Il più grande simbolo di questo Scudetto è il momento della Coppa con 6-7 bandiere diverse sulle spalle dei calciatori. Uno Scudetto è un premio di squadra ma anche di individui, mescolati da tante zone del mondo perché il Napoli ha deciso finalmente di essere melting pot. Di non ascoltare l'italiana contestazione al calcio-senza-italiani (come se si dovesse per forza inserire patriotticamente calciatori della Patria pure se sono scarsi ndr) e di guardare all'Est e al Sud, luoghi impervi per il razzismo imperante nella mente italiota. E poi - solo dopo - tutti dicono che in realtà erano ad un passo da Kvara e Osimhen. Il Napoli ha fatto un passo ben più grosso, o la realtà è che gli altri guardavano Lukaku e Pogba, o Divock Origi? Questo è il merito dell'imprenditore-uomo De Laurentiis che vive gli USA e gira il mondo, conosce l'importanza del tutto, non della ristrettezza d'Italia. Allo stesso modo, sul campo il Napoli si è mostrato mondiale col suo calcio incredibile, fatto - anche ieri - di scambi posizionali, di incursioni di tutti verso tutte le zone del campo. Kvaratskhelia avrà toccato 200 palloni. Lobotka è un visionario degli spazi. Rrahmani punta aggiunta è l'ultima ciliegina. È un calcio totale, sono i 90 punti dell'orgoglio. Un punto in meno rispetto a Sarri, quasi come per voler tenere in una teca anche quella stagione lì, fatta di campioni veri che - allora - di forze ne avevano eccome. Non come l'anno scorso (dove sono i festeggiamenti, anche sui social, di Koulibaly e Mertens? E di Fabian? Tutto tace ndr).

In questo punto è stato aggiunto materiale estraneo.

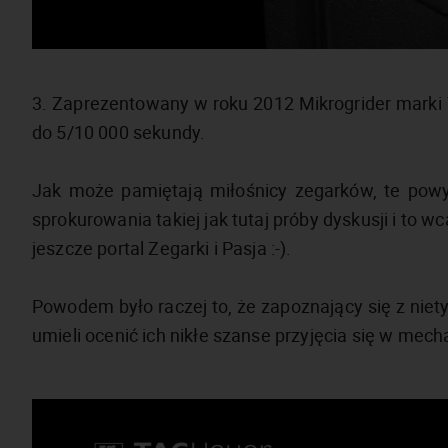
3. Zaprezentowany w roku 2012 Mikrogrider marki
do 5/10 000 sekundy.
Jak może pamiętają miłośnicy zegarków, te powy
sprokurowania takiej jak tutaj próby dyskusji i to wca
jeszcze portal Zegarki i Pasja :-).
Powodem było raczej to, że zapoznający się z nie
umieli ocenić ich nikłe szanse przyjęcia się w me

E allora si va al traguardo con Osimhen e Kvara e Kim che ancora non sanno una parola di italiano. Che sono venuti a Napoli per giocare e poi per lasciarsi sorprendere, un po' come noi che cerchiamo di fare di uno sport una piccola poesia da taschino. Non abbiamo le fonti. Non sfasciamo anzitempo. Non creiamo rapporti. Raccontiamo evidenze o proviamo a dare letture. È Scudetto anche per noi che abbiamo sopportato altri dire cose che ora farebbe troppo comodo ripetere. La realtà è che neanche ci interessa. Che tutti partecipino alla festa, tanto gli altri parleranno comunque. Prendiamo un bel respiro e un po' di riposo. L'anno prossimo ci divertiremo ugualmente.